--- INPUT MATERIAL ---

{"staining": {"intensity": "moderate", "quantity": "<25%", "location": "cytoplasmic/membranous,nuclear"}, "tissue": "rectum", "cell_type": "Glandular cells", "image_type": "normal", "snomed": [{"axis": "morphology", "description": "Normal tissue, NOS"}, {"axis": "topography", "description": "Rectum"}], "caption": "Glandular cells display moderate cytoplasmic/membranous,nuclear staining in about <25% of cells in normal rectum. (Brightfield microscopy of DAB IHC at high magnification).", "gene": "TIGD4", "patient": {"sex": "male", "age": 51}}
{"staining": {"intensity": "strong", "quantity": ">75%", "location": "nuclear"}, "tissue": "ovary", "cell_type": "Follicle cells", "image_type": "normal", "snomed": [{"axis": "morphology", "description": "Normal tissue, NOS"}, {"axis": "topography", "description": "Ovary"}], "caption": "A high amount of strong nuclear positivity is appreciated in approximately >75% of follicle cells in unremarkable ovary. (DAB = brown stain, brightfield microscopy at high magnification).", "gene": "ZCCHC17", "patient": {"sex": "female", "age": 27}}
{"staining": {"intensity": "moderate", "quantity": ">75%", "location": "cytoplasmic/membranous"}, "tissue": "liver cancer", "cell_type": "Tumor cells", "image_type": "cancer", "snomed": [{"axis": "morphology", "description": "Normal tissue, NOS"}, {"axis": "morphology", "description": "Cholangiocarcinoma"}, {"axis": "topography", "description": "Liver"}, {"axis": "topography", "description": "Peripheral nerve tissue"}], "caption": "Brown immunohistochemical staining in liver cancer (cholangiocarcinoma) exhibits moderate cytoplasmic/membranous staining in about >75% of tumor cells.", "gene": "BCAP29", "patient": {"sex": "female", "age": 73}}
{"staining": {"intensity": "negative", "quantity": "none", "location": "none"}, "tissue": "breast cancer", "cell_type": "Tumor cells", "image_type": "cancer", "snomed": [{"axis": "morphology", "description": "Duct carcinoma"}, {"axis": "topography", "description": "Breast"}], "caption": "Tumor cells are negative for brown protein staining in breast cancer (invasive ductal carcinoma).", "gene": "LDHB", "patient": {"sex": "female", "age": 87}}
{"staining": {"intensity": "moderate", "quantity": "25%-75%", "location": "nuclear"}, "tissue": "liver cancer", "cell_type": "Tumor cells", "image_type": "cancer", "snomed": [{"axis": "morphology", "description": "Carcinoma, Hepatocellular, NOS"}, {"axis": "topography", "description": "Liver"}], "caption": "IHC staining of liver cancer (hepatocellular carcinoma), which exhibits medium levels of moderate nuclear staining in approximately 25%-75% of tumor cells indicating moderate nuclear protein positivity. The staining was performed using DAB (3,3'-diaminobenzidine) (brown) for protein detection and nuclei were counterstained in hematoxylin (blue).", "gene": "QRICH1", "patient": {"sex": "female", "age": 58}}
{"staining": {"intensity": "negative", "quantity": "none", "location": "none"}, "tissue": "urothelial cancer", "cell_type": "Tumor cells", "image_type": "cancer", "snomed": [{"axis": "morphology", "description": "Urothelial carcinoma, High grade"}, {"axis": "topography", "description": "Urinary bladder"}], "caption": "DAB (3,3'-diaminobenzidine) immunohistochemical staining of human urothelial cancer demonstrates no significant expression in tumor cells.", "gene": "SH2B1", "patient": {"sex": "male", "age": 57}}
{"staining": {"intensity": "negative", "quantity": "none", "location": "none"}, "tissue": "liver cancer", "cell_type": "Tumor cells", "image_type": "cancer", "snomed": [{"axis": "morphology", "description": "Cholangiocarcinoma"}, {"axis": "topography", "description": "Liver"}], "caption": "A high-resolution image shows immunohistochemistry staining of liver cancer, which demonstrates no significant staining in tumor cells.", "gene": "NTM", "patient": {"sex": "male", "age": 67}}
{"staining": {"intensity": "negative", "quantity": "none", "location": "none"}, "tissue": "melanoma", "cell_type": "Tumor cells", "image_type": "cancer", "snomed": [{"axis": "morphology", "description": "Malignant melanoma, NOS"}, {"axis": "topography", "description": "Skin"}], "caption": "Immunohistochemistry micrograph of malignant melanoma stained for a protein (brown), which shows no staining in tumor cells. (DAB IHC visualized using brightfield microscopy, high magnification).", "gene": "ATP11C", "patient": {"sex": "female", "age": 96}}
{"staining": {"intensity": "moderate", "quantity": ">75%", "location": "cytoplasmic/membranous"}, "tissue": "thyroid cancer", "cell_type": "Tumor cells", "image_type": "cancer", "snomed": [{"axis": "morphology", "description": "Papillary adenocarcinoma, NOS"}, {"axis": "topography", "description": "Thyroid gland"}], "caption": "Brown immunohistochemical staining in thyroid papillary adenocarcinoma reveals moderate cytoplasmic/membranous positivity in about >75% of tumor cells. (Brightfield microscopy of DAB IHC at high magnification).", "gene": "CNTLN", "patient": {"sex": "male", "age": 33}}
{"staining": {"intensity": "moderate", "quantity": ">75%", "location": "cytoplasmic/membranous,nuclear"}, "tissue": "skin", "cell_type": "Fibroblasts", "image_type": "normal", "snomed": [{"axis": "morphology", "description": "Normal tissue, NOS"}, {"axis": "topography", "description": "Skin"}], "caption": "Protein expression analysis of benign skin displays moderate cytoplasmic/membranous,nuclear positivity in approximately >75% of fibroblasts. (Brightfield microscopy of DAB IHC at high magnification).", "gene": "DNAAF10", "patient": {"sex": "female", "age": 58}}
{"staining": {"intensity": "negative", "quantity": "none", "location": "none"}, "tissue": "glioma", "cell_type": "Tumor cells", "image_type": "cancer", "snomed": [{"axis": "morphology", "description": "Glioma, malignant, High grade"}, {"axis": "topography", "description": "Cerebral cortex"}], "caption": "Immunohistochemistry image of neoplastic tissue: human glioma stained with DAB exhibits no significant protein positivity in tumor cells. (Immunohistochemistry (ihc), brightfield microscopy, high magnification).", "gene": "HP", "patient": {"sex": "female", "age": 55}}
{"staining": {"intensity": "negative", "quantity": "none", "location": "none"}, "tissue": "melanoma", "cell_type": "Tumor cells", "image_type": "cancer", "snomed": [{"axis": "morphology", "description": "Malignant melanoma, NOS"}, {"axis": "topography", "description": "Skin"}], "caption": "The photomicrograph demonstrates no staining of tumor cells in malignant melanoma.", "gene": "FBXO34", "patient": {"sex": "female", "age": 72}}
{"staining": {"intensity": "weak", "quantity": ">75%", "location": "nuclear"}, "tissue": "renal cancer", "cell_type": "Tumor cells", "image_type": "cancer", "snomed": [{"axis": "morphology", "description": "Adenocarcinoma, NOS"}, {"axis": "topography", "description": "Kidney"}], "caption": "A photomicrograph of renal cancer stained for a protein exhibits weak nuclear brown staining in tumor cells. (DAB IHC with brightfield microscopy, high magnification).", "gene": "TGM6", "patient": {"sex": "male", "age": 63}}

---

[TASK STATEMENT] Your response must consist of all the records, retyped exactly.

[WRITTEN RESPONSE]
{"staining": {"intensity": "moderate", "quantity": "<25%", "location": "cytoplasmic/membranous,nuclear"}, "tissue": "rectum", "cell_type": "Glandular cells", "image_type": "normal", "snomed": [{"axis": "morphology", "description": "Normal tissue, NOS"}, {"axis": "topography", "description": "Rectum"}], "caption": "Glandular cells display moderate cytoplasmic/membranous,nuclear staining in about <25% of cells in normal rectum. (Brightfield microscopy of DAB IHC at high magnification).", "gene": "TIGD4", "patient": {"sex": "male", "age": 51}}
{"staining": {"intensity": "strong", "quantity": ">75%", "location": "nuclear"}, "tissue": "ovary", "cell_type": "Follicle cells", "image_type": "normal", "snomed": [{"axis": "morphology", "description": "Normal tissue, NOS"}, {"axis": "topography", "description": "Ovary"}], "caption": "A high amount of strong nuclear positivity is appreciated in approximately >75% of follicle cells in unremarkable ovary. (DAB = brown stain, brightfield microscopy at high magnification).", "gene": "ZCCHC17", "patient": {"sex": "female", "age": 27}}
{"staining": {"intensity": "moderate", "quantity": ">75%", "location": "cytoplasmic/membranous"}, "tissue": "liver cancer", "cell_type": "Tumor cells", "image_type": "cancer", "snomed": [{"axis": "morphology", "description": "Normal tissue, NOS"}, {"axis": "morphology", "description": "Cholangiocarcinoma"}, {"axis": "topography", "description": "Liver"}, {"axis": "topography", "description": "Peripheral nerve tissue"}], "caption": "Brown immunohistochemical staining in liver cancer (cholangiocarcinoma) exhibits moderate cytoplasmic/membranous staining in about >75% of tumor cells.", "gene": "BCAP29", "patient": {"sex": "female", "age": 73}}
{"staining": {"intensity": "negative", "quantity": "none", "location": "none"}, "tissue": "breast cancer", "cell_type": "Tumor cells", "image_type": "cancer", "snomed": [{"axis": "morphology", "description": "Duct carcinoma"}, {"axis": "topography", "description": "Breast"}], "caption": "Tumor cells are negative for brown protein staining in breast cancer (invasive ductal carcinoma).", "gene": "LDHB", "patient": {"sex": "female", "age": 87}}
{"staining": {"intensity": "moderate", "quantity": "25%-75%", "location": "nuclear"}, "tissue": "liver cancer", "cell_type": "Tumor cells", "image_type": "cancer", "snomed": [{"axis": "morphology", "description": "Carcinoma, Hepatocellular, NOS"}, {"axis": "topography", "description": "Liver"}], "caption": "IHC staining of liver cancer (hepatocellular carcinoma), which exhibits medium levels of moderate nuclear staining in approximately 25%-75% of tumor cells indicating moderate nuclear protein positivity. The staining was performed using DAB (3,3'-diaminobenzidine) (brown) for protein detection and nuclei were counterstained in hematoxylin (blue).", "gene": "QRICH1", "patient": {"sex": "female", "age": 58}}
{"staining": {"intensity": "negative", "quantity": "none", "location": "none"}, "tissue": "urothelial cancer", "cell_type": "Tumor cells", "image_type": "cancer", "snomed": [{"axis": "morphology", "description": "Urothelial carcinoma, High grade"}, {"axis": "topography", "description": "Urinary bladder"}], "caption": "DAB (3,3'-diaminobenzidine) immunohistochemical staining of human urothelial cancer demonstrates no significant expression in tumor cells.", "gene": "SH2B1", "patient": {"sex": "male", "age": 57}}
{"staining": {"intensity": "negative", "quantity": "none", "location": "none"}, "tissue": "liver cancer", "cell_type": "Tumor cells", "image_type": "cancer", "snomed": [{"axis": "morphology", "description": "Cholangiocarcinoma"}, {"axis": "topography", "description": "Liver"}], "caption": "A high-resolution image shows immunohistochemistry staining of liver cancer, which demonstrates no significant staining in tumor cells.", "gene": "NTM", "patient": {"sex": "male", "age": 67}}
{"staining": {"intensity": "negative", "quantity": "none", "location": "none"}, "tissue": "melanoma", "cell_type": "Tumor cells", "image_type": "cancer", "snomed": [{"axis": "morphology", "description": "Malignant melanoma, NOS"}, {"axis": "topography", "description": "Skin"}], "caption": "Immunohistochemistry micrograph of malignant melanoma stained for a protein (brown), which shows no staining in tumor cells. (DAB IHC visualized using brightfield microscopy, high magnification).", "gene": "ATP11C", "patient": {"sex": "female", "age": 96}}
{"staining": {"intensity": "moderate", "quantity": ">75%", "location": "cytoplasmic/membranous"}, "tissue": "thyroid cancer", "cell_type": "Tumor cells", "image_type": "cancer", "snomed": [{"axis": "morphology", "description": "Papillary adenocarcinoma, NOS"}, {"axis": "topography", "description": "Thyroid gland"}], "caption": "Brown immunohistochemical staining in thyroid papillary adenocarcinoma reveals moderate cytoplasmic/membranous positivity in about >75% of tumor cells. (Brightfield microscopy of DAB IHC at high magnification).", "gene": "CNTLN", "patient": {"sex": "male", "age": 33}}
{"staining": {"intensity": "moderate", "quantity": ">75%", "location": "cytoplasmic/membranous,nuclear"}, "tissue": "skin", "cell_type": "Fibroblasts", "image_type": "normal", "snomed": [{"axis": "morphology", "description": "Normal tissue, NOS"}, {"axis": "topography", "description": "Skin"}], "caption": "Protein expression analysis of benign skin displays moderate cytoplasmic/membranous,nuclear positivity in approximately >75% of fibroblasts. (Brightfield microscopy of DAB IHC at high magnification).", "gene": "DNAAF10", "patient": {"sex": "female", "age": 58}}
{"staining": {"intensity": "negative", "quantity": "none", "location": "none"}, "tissue": "glioma", "cell_type": "Tumor cells", "image_type": "cancer", "snomed": [{"axis": "morphology", "description": "Glioma, malignant, High grade"}, {"axis": "topography", "description": "Cerebral cortex"}], "caption": "Immunohistochemistry image of neoplastic tissue: human glioma stained with DAB exhibits no significant protein positivity in tumor cells. (Immunohistochemistry (ihc), brightfield microscopy, high magnification).", "gene": "HP", "patient": {"sex": "female", "age": 55}}
{"staining": {"intensity": "negative", "quantity": "none", "location": "none"}, "tissue": "melanoma", "cell_type": "Tumor cells", "image_type": "cancer", "snomed": [{"axis": "morphology", "description": "Malignant melanoma, NOS"}, {"axis": "topography", "description": "Skin"}], "caption": "The photomicrograph demonstrates no staining of tumor cells in malignant melanoma.", "gene": "FBXO34", "patient": {"sex": "female", "age": 72}}
{"staining": {"intensity": "weak", "quantity": ">75%", "location": "nuclear"}, "tissue": "renal cancer", "cell_type": "Tumor cells", "image_type": "cancer", "snomed": [{"axis": "morphology", "description": "Adenocarcinoma, NOS"}, {"axis": "topography", "description": "Kidney"}], "caption": "A photomicrograph of renal cancer stained for a protein exhibits weak nuclear brown staining in tumor cells. (DAB IHC with brightfield microscopy, high magnification).", "gene": "TGM6", "patient": {"sex": "male", "age": 63}}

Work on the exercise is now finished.